With 2015 set as the target year for the MDGs, the UN said the new sustainable development agenda emerged from three years of negotiations to address the three interconnected elements of economic growth, social inclusion and environmental sustainability.
UN Secretary-General Ban Ki-moon described the agenda as “a clarion call” to “share prosperity, empower people’s livelihoods, ensure peace and heal our planet for the benefit of this and future generations.”
Eliasson said the UN leadership attaches “enormously high priority” to mobilizing the UN system, member states, civil society, the private sector and the scientific community to ensure the “transformative changes” take place to make the vision a reality on the ground.
The Deputy UN Secretary-General Eliasson said 2015 could turn out to be a historic year for the United Nations if the world can also agree on a bold agenda to combat climate change in Paris this December.

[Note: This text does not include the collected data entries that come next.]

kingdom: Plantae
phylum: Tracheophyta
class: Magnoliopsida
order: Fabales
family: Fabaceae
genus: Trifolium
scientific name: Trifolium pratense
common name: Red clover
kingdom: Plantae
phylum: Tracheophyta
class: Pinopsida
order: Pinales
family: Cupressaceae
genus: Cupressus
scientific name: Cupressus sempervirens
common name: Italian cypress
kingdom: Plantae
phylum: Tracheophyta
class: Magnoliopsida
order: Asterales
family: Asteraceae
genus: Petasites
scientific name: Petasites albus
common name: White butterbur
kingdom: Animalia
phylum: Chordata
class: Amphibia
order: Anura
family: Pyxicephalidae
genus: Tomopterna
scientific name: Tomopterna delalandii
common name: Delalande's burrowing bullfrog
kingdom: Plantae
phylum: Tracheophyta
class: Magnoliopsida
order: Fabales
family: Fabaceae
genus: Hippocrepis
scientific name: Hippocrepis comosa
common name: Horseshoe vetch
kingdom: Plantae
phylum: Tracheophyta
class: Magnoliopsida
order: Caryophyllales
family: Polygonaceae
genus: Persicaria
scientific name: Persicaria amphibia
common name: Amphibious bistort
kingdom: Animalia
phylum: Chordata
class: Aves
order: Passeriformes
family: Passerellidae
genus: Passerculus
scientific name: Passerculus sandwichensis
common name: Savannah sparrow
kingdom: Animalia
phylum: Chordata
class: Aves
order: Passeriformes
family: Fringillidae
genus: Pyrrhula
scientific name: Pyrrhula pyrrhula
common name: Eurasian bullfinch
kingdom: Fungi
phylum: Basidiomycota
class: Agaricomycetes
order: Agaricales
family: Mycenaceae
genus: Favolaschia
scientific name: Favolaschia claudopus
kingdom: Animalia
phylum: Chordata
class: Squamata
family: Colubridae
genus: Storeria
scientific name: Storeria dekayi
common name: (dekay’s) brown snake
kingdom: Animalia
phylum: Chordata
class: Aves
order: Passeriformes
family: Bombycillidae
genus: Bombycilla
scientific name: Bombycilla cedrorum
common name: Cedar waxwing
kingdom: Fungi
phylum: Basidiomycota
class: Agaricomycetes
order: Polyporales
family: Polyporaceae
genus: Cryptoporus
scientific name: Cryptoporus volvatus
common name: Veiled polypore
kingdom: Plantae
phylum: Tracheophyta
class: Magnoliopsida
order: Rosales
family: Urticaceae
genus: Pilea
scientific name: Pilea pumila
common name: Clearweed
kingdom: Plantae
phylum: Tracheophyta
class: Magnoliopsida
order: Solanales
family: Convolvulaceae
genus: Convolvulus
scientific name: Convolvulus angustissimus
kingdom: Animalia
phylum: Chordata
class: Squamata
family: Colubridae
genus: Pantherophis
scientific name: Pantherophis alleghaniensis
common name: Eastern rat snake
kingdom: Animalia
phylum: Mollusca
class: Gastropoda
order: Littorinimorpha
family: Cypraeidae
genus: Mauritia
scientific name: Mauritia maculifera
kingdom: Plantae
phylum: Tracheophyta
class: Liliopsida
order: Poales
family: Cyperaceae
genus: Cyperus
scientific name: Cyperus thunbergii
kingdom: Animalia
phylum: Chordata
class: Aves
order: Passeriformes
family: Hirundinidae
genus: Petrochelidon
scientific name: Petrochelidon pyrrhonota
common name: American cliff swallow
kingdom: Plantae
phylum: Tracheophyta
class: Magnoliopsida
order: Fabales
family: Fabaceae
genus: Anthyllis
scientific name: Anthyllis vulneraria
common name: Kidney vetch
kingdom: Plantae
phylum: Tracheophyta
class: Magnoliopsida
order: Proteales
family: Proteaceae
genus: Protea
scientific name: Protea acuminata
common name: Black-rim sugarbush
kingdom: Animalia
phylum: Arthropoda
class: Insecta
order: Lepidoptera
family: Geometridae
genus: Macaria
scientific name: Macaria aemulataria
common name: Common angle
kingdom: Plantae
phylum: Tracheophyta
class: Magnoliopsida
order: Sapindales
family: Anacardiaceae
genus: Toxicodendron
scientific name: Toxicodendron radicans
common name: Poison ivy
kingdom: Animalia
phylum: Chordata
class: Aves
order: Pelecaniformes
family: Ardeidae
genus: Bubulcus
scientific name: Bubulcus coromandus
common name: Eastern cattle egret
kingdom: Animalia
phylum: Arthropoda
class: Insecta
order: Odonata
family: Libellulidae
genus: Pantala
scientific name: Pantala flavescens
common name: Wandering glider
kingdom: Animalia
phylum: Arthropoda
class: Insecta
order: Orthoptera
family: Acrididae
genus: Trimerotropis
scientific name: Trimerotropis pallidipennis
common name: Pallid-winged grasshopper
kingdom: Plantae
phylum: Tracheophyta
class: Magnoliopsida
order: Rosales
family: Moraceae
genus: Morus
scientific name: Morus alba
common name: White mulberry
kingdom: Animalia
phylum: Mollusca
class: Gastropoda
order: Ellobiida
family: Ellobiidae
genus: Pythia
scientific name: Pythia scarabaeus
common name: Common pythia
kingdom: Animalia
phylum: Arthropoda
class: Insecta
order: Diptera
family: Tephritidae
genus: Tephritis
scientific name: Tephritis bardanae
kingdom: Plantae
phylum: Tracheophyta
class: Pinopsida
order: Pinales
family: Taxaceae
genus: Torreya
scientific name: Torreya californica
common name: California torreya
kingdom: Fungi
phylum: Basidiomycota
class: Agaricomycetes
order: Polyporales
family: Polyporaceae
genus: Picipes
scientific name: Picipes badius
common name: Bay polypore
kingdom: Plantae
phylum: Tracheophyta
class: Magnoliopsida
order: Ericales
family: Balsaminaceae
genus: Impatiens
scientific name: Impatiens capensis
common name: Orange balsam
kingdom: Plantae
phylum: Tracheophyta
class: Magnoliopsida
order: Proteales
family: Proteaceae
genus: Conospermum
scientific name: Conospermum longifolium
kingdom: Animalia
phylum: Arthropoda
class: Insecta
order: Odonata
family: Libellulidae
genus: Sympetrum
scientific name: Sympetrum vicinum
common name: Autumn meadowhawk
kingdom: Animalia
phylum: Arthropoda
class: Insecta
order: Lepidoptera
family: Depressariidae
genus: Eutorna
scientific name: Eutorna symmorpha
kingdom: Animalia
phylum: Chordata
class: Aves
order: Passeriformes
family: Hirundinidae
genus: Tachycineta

Amina J. Mohammed, the UN Secretary-General’s Special Adviser on Post-2015 Development Planning, described the agreement on the Goals as “really meaningful.”
“It’s universal so it applies to everyone,” she told reporters earlier this week. “We will no longer have a North-South conversation about what the North is doing for the South, but what we are doing for each other.
“Clearly anything that happens anywhere in this world has that fallout in many other places — from the global financial crisis to conflict and migration, we feel it everywhere — to natural disasters and climate change,” she added.
Helen Clark, the Administrator of the UN Development Program (UNDP), said the new agenda “means doing development differently.”
The new goals “leave no one behind – not people, not groups and not whole countries,” she said. “That’s a powerful message that we need to work in ways that to support the poorest and most vulnerable to succeed in development as well.
Clark said UNDP is “totally committed” to working alongside all developing countries, including those in the Caribbean, to achieve the sustainable development goals (SDGs).
She said UNDP will also work with developed countries on making the SCGs possible through getting funding, “which will help support us to help build and develop the capacity of countries to fly.”
Ban hopes the visit to the UN by Pope Francis will also bolster support for action on climate change.